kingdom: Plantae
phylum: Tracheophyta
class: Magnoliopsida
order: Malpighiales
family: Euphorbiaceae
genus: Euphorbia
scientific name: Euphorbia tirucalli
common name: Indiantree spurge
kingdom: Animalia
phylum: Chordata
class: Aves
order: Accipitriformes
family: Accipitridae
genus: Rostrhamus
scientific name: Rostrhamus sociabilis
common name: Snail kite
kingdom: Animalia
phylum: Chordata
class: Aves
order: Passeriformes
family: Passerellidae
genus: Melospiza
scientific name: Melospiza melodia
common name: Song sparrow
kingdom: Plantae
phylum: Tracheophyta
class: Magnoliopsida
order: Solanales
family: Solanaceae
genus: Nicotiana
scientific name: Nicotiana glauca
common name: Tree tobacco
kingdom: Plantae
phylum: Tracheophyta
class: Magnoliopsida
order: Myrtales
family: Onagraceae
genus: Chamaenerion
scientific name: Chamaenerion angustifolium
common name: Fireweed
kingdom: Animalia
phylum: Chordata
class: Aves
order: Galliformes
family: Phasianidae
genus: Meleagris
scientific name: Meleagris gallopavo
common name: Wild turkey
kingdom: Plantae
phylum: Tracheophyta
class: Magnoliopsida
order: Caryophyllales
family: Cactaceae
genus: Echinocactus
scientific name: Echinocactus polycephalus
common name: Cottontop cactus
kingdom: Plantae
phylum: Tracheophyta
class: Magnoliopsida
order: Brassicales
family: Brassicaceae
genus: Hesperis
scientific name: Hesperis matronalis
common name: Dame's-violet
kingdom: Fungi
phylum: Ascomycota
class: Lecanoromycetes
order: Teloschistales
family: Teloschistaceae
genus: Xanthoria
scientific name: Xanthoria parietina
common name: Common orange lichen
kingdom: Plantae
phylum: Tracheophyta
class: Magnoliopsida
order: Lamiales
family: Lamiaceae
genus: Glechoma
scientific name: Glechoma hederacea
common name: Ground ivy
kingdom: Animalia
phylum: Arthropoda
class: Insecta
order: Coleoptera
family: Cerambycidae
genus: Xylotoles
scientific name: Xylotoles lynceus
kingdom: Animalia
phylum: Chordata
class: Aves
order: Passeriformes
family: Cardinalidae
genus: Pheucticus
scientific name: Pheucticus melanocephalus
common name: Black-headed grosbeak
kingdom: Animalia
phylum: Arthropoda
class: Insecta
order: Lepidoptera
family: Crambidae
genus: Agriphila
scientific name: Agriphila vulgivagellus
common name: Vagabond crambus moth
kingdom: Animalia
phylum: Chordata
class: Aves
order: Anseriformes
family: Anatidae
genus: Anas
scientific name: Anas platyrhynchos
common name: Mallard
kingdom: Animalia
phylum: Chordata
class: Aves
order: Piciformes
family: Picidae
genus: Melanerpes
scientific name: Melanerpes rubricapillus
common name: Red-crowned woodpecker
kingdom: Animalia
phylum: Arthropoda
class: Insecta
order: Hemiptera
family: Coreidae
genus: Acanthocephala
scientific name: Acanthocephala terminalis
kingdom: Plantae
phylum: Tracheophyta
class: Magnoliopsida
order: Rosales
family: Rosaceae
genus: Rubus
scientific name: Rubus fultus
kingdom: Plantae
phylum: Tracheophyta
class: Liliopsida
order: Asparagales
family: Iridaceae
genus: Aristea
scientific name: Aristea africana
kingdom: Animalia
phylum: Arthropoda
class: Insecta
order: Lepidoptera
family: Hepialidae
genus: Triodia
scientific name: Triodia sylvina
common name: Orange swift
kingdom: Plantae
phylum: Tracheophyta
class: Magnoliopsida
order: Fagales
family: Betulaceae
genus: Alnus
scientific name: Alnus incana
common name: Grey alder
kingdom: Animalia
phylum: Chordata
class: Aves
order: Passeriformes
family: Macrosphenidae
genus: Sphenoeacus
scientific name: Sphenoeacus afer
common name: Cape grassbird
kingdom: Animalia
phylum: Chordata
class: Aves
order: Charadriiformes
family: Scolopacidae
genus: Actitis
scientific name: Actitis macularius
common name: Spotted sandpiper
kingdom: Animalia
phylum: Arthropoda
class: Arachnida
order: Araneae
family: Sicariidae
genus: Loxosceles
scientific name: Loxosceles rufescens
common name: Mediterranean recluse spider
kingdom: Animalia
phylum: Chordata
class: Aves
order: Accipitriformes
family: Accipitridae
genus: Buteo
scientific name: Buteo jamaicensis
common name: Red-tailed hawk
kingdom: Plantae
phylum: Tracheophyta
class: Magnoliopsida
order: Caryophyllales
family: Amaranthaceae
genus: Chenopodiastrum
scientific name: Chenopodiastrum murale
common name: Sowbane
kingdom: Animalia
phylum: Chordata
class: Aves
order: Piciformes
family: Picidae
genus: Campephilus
• • • • • • •
* What you have to do *
Please rewrite every line of the records above, swapping "phylum" for "division" wherever it appears and leaving everything else unchanged.

* Output for this exercise *
kingdom: Plantae
division: Tracheophyta
class: Magnoliopsida
order: Malpighiales
family: Euphorbiaceae
genus: Euphorbia
scientific name: Euphorbia tirucalli
common name: Indiantree spurge
kingdom: Animalia
division: Chordata
class: Aves
order: Accipitriformes
family: Accipitridae
genus: Rostrhamus
scientific name: Rostrhamus sociabilis
common name: Snail kite
kingdom: Animalia
division: Chordata
class: Aves
order: Passeriformes
family: Passerellidae
genus: Melospiza
scientific name: Melospiza melodia
common name: Song sparrow
kingdom: Plantae
division: Tracheophyta
class: Magnoliopsida
order: Solanales
family: Solanaceae
genus: Nicotiana
scientific name: Nicotiana glauca
common name: Tree tobacco
kingdom: Plantae
division: Tracheophyta
class: Magnoliopsida
order: Myrtales
family: Onagraceae
genus: Chamaenerion
scientific name: Chamaenerion angustifolium
common name: Fireweed
kingdom: Animalia
division: Chordata
class: Aves
order: Galliformes
family: Phasianidae
genus: Meleagris
scientific name: Meleagris gallopavo
common name: Wild turkey
kingdom: Plantae
division: Tracheophyta
class: Magnoliopsida
order: Caryophyllales
family: Cactaceae
genus: Echinocactus
scientific name: Echinocactus polycephalus
common name: Cottontop cactus
kingdom: Plantae
division: Tracheophyta
class: Magnoliopsida
order: Brassicales
family: Brassicaceae
genus: Hesperis
scientific name: Hesperis matronalis
common name: Dame's-violet
kingdom: Fungi
division: Ascomycota
class: Lecanoromycetes
order: Teloschistales
family: Teloschistaceae
genus: Xanthoria
scientific name: Xanthoria parietina
common name: Common orange lichen
kingdom: Plantae
division: Tracheophyta
class: Magnoliopsida
order: Lamiales
family: Lamiaceae
genus: Glechoma
scientific name: Glechoma hederacea
common name: Ground ivy
kingdom: Animalia
division: Arthropoda
class: Insecta
order: Coleoptera
family: Cerambycidae
genus: Xylotoles
scientific name: Xylotoles lynceus
kingdom: Animalia
division: Chordata
class: Aves
order: Passeriformes
family: Cardinalidae
genus: Pheucticus
scientific name: Pheucticus melanocephalus
common name: Black-headed grosbeak
kingdom: Animalia
division: Arthropoda
class: Insecta
order: Lepidoptera
family: Crambidae
genus: Agriphila
scientific name: Agriphila vulgivagellus
common name: Vagabond crambus moth
kingdom: Animalia
division: Chordata
class: Aves
order: Anseriformes
family: Anatidae
genus: Anas
scientific name: Anas platyrhynchos
common name: Mallard
kingdom: Animalia
division: Chordata
class: Aves
order: Piciformes
family: Picidae
genus: Melanerpes
scientific name: Melanerpes rubricapillus
common name: Red-crowned woodpecker
kingdom: Animalia
division: Arthropoda
class: Insecta
order: Hemiptera
family: Coreidae
genus: Acanthocephala
scientific name: Acanthocephala terminalis
kingdom: Plantae
division: Tracheophyta
class: Magnoliopsida
order: Rosales
family: Rosaceae
genus: Rubus
scientific name: Rubus fultus
kingdom: Plantae
division: Tracheophyta
class: Liliopsida
order: Asparagales
family: Iridaceae
genus: Aristea
scientific name: Aristea africana
kingdom: Animalia
division: Arthropoda
class: Insecta
order: Lepidoptera
family: Hepialidae
genus: Triodia
scientific name: Triodia sylvina
common name: Orange swift
kingdom: Plantae
division: Tracheophyta
class: Magnoliopsida
order: Fagales
family: Betulaceae
genus: Alnus
scientific name: Alnus incana
common name: Grey alder
kingdom: Animalia
division: Chordata
class: Aves
order: Passeriformes
family: Macrosphenidae
genus: Sphenoeacus
scientific name: Sphenoeacus afer
common name: Cape grassbird
kingdom: Animalia
division: Chordata
class: Aves
order: Charadriiformes
family: Scolopacidae
genus: Actitis
scientific name: Actitis macularius
common name: Spotted sandpiper
kingdom: Animalia
division: Arthropoda
class: Arachnida
order: Araneae
family: Sicariidae
genus: Loxosceles
scientific name: Loxosceles rufescens
common name: Mediterranean recluse spider
kingdom: Animalia
division: Chordata
class: Aves
order: Accipitriformes
family: Accipitridae
genus: Buteo
scientific name: Buteo jamaicensis
common name: Red-tailed hawk
kingdom: Plantae
division: Tracheophyta
class: Magnoliopsida
order: Caryophyllales
family: Amaranthaceae
genus: Chenopodiastrum
scientific name: Chenopodiastrum murale
common name: Sowbane
kingdom: Animalia
division: Chordata
class: Aves
order: Piciformes
family: Picidae
genus: Campephilus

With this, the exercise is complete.